2022 Universal Registration Document

Key Data

Netting agreements relating to derivative financial instruments

At 31 December 2022 and in accordance with IAS 32, the Group’s financial assets and liabilities (including derivative financial instruments) are not netted on the balance sheet, except where the Group has netting agreements. In the event of default by the Group or the financial institutions with which it has contracted, these agreements provide for netting between the fair values of assets and liabilities arising from derivative financial instruments presented in the consolidated balance sheet.

The table below sets out the Group’s net exposure arising from these netting agreements:

  31/12/2022 31/12/2021
(in € millions) Fair value of derivatives recognised on the balance sheet Impact of netting Total Fair value of derivatives recognised on the balance sheet Impact of netting Total
Derivative financial instruments - assets 498 (185) 313 894 (323) 571
Derivative financial instruments - liabilities (2,393) 185 (2,208) (944) 323 (621)
Net derivative instruments (1,896)   (1,896) (50)   (50)

(*) Gross amounts as stated on the Group’s consolidated balance sheet.

27.4 Management of other risks
Equity risk

At 31 December 2022, the Group held 25,790,809 VINCI shares (representing 4.38% of the share capital) acquired at an average price of €80.95. Increases or decreases in the stock market price of these treasury shares have no impact on the Group’s consolidated profit or loss or equity.

In addition, VINCI has an 8% stake in Groupe ADP. At each balance sheet date, this investment is measured at fair value on the basis of the stock market price. A positive or negative change of 100 basis points in the latter would lead respectively to the recognition of an upward or downward €10 million adjustment in the income statement.

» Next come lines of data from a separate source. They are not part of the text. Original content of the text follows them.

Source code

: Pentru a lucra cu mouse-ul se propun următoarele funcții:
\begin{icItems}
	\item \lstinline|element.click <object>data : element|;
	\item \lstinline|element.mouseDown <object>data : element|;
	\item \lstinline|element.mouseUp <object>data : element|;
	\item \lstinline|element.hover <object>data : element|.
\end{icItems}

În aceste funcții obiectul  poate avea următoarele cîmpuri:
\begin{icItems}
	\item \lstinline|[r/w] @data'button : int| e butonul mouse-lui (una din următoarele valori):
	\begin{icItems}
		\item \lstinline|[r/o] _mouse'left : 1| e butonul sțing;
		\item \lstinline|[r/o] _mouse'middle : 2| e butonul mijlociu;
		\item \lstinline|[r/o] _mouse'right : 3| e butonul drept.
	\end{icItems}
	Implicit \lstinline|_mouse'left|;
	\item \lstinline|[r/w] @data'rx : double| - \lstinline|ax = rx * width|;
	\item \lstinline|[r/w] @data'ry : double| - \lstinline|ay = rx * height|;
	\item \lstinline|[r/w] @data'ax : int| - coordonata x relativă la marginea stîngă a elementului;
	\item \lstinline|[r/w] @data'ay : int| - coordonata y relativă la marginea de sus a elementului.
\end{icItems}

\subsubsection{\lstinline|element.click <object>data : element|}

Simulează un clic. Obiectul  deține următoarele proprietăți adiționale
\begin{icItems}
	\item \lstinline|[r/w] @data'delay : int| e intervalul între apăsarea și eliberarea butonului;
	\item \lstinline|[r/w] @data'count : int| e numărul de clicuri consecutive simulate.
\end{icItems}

Regarding assets to cover retirement benefit obligations, a breakdown by asset type is given in Note K.29.1, “Provisions for retirement benefit obligations”.

Inflation risk

Certain Group entities are exposed to inflation risk, particularly London Gatwick airport, since part of its revenue is linked to local inflation.

To protect against a fall in inflation, inflation swaps (receiving fixed or floating rate and paying inflation) have been arranged.

Commodity risks

Most of the Group’s revenue arises either from contracts that include price revision clauses or under short-term contracts. The risks associated with an increase in commodity prices are therefore generally limited.

For major contracts with no price revision clauses, commodity price risk is analysed on a case-by-case basis and managed, depending on the case, by negotiating firm price agreements with suppliers, cash-and-carry deals or hedging derivatives based on commodity indexes.VINCI Construction has set up a policy to manage bitumen price risks on part of its exposure through short-maturity hedging derivatives (swaps of less than three months on average). This policy applies to small contracts in France with an average length of less than three months and which do not include price revision clauses.

As part of its business, Cobra IS may enter into energy hedge contracts to mitigate its exposure to adverse changes in electricity and gas prices.

VINCI uses little unprocessed raw material, other than the aggregates produced and used by VINCI Construction.